### SOURCE DATA

►

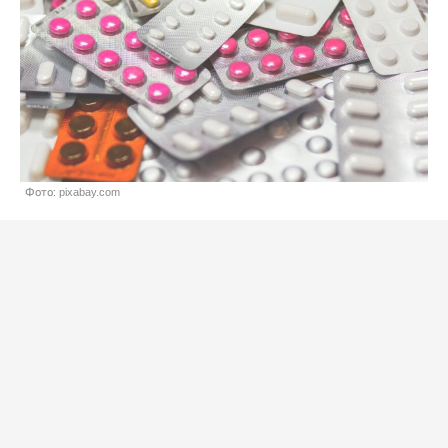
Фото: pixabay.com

◄
►

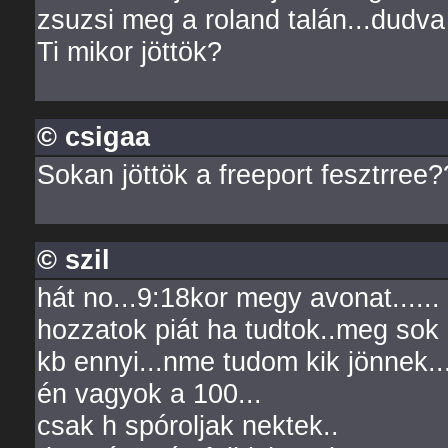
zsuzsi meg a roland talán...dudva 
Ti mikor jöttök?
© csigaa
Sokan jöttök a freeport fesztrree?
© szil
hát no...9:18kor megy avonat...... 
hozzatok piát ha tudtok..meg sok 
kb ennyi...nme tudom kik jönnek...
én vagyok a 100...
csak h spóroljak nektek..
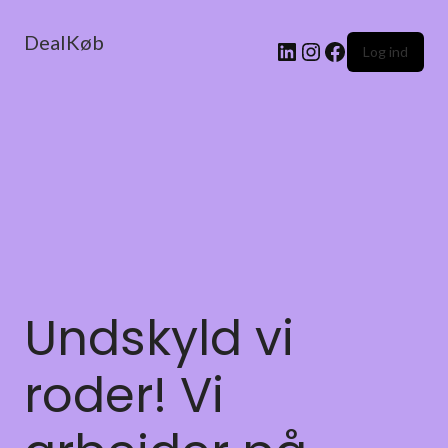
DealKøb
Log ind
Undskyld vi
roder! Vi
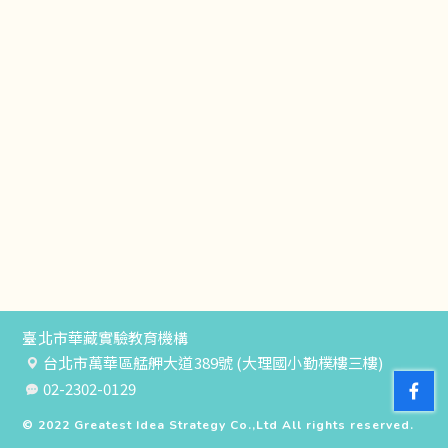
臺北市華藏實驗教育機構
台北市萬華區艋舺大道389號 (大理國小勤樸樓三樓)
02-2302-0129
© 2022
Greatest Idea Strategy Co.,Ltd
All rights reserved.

◄
►

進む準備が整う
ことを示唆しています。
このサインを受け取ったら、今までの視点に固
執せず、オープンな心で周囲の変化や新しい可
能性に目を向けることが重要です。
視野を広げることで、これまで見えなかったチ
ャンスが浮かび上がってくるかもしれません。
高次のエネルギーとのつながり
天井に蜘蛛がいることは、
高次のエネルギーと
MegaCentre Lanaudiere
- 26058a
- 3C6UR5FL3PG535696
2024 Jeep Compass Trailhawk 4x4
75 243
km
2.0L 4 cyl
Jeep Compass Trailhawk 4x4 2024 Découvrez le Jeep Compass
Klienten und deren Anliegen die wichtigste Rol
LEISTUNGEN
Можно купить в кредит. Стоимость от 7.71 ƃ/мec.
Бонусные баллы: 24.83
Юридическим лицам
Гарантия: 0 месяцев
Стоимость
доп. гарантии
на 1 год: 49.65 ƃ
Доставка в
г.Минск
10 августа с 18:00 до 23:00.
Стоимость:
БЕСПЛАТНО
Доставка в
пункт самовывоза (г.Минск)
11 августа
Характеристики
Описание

◄

Would you please return all lines from the listing above that contain "Jeep"?

### TASK OUTPUT
2024 Jeep Compass Trailhawk 4x4
Jeep Compass Trailhawk 4x4 2024 Découvrez le Jeep Compass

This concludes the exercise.